Best-OnlyParsingForNaturalLanguages

Stc
ComputingScienceColloquium

Date: May 13

Time: 11:00

Room: BBL 509

Speaker: Kees Koster

Title: Best-Only Parsing for Natural Languages (slides in pdf)

Abstract

Rule-based grammars for Natural Languages are nondeterministic, due to syntactical and lexical ambiguity. Furthermore, they are often Attributed rather than Context Free and weighted by penalties or probabilities, making it hard to construct efficient parsers. In this talk we discuss how to construct Top-Down parsers for such grammars in spite of these complications.

We first show how to optimize nondeterministic Context-Free parsing by means of memoization and then generalize this technique to certain attribute grammars.
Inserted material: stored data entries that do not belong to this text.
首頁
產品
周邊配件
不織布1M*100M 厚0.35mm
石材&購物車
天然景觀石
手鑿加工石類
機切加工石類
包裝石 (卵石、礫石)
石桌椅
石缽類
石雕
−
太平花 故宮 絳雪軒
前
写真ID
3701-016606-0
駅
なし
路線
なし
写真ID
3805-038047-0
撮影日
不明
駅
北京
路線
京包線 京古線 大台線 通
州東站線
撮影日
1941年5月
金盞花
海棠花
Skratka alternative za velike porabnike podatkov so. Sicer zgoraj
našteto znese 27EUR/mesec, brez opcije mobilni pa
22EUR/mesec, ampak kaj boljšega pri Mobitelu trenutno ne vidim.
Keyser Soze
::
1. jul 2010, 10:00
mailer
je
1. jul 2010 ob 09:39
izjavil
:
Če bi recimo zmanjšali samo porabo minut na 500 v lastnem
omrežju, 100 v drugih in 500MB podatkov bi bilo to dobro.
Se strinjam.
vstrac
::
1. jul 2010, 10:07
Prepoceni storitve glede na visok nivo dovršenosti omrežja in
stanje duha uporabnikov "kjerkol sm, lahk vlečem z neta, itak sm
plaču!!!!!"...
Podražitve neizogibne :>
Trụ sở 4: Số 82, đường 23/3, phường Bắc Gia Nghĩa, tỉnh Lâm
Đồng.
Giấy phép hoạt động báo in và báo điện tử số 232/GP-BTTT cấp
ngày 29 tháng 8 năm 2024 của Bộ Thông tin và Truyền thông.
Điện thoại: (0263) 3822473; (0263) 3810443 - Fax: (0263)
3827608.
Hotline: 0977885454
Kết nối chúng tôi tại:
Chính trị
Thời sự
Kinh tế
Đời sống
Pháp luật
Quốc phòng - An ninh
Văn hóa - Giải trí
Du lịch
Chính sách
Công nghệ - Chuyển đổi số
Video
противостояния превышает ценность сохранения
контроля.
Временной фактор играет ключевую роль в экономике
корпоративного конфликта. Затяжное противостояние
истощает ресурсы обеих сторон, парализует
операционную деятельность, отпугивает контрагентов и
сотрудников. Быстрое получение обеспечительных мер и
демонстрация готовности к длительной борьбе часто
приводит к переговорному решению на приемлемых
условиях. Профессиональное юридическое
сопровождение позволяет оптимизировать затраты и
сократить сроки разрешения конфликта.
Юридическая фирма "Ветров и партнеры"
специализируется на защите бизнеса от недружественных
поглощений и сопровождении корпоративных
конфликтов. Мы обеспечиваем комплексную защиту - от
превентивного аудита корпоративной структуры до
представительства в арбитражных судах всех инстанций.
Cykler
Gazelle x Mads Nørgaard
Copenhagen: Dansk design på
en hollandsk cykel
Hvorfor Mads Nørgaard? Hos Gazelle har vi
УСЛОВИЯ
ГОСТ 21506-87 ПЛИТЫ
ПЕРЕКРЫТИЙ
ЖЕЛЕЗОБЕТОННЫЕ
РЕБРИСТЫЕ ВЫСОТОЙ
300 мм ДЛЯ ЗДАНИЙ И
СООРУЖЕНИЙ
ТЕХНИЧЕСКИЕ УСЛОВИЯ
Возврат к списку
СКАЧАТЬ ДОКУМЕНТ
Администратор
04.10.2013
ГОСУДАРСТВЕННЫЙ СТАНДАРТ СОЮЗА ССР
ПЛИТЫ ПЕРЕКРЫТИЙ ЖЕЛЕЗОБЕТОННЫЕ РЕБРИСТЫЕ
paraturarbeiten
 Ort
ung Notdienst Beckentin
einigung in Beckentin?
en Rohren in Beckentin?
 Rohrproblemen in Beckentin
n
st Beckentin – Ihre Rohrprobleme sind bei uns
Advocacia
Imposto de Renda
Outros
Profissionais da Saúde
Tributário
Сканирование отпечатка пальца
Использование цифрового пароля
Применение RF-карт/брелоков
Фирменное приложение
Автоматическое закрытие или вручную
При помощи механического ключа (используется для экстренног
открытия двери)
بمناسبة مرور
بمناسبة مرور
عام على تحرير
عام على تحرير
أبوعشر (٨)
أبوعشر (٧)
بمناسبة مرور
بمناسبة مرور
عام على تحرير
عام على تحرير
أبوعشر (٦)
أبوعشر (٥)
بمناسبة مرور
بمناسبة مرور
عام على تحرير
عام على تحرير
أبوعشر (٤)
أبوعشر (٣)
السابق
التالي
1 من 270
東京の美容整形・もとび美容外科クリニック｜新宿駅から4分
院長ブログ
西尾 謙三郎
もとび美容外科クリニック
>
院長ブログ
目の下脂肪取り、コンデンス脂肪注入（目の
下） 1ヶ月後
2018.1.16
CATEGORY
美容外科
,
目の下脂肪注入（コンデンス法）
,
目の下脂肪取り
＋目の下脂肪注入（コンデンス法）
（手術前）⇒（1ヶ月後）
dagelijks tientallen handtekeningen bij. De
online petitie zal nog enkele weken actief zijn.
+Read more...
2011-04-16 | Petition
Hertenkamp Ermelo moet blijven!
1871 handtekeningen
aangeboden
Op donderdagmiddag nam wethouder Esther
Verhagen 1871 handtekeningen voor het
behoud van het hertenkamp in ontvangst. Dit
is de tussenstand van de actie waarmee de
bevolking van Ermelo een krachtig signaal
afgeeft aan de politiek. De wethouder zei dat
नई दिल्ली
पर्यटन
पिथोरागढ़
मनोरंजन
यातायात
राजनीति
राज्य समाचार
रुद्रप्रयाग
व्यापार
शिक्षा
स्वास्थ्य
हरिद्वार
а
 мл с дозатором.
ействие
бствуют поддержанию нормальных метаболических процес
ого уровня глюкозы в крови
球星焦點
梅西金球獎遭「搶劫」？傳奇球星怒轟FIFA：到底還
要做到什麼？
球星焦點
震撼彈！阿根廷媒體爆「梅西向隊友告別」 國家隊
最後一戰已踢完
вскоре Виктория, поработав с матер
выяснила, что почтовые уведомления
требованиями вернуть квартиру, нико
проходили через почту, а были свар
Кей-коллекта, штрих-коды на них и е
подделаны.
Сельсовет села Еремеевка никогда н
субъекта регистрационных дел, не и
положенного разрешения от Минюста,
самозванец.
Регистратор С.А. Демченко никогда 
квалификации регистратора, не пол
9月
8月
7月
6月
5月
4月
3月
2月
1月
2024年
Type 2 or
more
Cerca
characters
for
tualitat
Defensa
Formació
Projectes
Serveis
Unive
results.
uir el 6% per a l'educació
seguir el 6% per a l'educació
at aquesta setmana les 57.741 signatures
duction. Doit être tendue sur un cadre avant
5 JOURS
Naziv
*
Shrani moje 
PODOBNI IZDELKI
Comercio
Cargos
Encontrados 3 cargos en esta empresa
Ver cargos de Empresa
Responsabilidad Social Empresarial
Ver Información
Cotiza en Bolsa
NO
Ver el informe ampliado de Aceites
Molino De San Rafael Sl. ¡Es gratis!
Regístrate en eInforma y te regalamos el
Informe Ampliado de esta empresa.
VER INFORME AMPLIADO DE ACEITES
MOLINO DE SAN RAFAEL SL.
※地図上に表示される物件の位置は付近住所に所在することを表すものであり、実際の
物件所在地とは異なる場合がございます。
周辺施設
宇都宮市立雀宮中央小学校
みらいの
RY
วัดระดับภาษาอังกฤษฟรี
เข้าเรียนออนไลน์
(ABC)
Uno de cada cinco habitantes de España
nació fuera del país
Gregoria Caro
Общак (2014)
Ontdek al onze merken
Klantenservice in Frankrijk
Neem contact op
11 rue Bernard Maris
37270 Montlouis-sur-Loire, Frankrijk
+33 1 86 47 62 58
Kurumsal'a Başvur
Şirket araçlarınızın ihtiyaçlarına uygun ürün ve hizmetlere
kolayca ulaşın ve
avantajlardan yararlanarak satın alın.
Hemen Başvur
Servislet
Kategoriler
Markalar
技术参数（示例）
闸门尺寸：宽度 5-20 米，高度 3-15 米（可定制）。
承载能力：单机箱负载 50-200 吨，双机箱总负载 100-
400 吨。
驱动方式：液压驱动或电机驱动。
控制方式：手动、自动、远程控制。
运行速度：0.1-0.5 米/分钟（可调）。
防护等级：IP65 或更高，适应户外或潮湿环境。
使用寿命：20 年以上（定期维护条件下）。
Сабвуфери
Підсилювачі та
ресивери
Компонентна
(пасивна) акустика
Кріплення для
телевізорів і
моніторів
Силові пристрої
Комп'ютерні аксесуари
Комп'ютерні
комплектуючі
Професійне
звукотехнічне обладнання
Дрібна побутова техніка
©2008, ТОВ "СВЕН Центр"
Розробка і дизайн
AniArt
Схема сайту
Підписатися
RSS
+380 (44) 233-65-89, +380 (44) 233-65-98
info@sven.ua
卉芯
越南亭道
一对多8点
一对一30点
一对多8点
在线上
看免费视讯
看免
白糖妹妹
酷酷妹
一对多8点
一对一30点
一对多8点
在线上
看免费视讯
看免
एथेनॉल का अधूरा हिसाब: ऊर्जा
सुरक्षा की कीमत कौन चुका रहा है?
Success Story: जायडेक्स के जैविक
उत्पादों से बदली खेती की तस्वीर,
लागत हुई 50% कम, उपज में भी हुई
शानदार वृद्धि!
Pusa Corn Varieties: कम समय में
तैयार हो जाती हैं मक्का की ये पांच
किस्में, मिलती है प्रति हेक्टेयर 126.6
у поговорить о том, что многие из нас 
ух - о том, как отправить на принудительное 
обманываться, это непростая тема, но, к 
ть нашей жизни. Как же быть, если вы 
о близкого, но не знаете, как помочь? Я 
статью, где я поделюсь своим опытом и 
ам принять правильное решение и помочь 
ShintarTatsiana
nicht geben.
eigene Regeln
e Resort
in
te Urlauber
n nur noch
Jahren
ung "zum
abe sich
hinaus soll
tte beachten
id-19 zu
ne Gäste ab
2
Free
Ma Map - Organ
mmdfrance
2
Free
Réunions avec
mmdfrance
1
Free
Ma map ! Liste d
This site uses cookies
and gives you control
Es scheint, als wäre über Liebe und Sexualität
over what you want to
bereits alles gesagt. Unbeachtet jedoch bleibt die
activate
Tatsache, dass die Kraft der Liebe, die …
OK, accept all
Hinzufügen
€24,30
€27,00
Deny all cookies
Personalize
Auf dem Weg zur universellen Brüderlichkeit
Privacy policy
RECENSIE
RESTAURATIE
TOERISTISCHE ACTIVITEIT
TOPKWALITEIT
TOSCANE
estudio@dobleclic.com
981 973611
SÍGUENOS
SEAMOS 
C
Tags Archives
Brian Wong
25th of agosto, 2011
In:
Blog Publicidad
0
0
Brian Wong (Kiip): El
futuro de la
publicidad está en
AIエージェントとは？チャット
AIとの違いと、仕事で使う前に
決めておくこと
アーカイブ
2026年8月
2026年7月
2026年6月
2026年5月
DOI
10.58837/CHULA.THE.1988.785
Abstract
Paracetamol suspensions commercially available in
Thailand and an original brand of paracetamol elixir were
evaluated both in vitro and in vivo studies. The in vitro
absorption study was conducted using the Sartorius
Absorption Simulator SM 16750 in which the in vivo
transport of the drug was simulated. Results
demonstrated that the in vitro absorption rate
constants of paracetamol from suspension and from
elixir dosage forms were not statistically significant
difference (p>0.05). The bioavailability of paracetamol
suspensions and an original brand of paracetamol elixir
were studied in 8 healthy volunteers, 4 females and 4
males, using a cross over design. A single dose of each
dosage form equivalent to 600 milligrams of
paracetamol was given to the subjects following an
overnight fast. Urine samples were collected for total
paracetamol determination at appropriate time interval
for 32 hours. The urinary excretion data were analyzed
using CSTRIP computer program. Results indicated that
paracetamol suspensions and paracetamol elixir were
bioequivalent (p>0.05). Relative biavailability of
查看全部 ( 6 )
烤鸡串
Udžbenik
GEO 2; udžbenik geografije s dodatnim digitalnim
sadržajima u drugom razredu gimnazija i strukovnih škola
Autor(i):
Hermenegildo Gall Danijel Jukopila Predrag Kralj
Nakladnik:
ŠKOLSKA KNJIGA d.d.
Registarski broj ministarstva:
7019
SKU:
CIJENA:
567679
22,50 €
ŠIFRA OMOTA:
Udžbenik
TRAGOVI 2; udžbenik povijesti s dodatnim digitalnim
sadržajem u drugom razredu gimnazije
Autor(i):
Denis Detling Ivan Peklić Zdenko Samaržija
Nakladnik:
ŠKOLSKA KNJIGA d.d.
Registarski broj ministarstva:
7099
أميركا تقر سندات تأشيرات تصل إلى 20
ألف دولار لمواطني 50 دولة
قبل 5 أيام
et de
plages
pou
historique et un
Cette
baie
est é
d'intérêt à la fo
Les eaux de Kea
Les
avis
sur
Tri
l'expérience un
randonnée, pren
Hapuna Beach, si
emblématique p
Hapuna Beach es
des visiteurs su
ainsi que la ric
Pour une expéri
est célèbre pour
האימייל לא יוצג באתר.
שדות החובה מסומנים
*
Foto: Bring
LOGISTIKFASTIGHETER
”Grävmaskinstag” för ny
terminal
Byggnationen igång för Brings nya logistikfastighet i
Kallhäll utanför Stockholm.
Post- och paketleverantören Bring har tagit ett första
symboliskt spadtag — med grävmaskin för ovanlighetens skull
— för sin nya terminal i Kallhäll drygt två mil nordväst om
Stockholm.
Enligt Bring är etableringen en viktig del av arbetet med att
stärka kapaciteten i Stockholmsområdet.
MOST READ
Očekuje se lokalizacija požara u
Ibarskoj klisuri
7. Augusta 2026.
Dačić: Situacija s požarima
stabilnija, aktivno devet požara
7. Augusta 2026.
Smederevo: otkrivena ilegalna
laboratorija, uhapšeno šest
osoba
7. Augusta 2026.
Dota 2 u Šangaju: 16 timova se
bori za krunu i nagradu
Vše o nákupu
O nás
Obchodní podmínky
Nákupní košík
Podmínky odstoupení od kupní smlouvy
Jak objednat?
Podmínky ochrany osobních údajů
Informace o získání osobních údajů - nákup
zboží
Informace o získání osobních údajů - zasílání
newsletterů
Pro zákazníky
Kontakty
This makes the parsing process itself polynomial, but the generation of all parse trees may still demand exponential time.

Although linguistic research may demand an enumeration of all parse trees, NLP applications usually require only the best analysis among all possible analyses of a sentence. Based on this observation, we introduce the Best-Only Parsing algorithm (BOP) for finding the single best analysis according to a weighted Attributed grammar.

As an illustration, we consider an English grammar developed for Information Retrieval applications, for which only a single most probable analysis of the input is required. Using BOP, the time to find the single most probable analysis is dominated by the lexicalization time and depends practically linearly on the sentence length.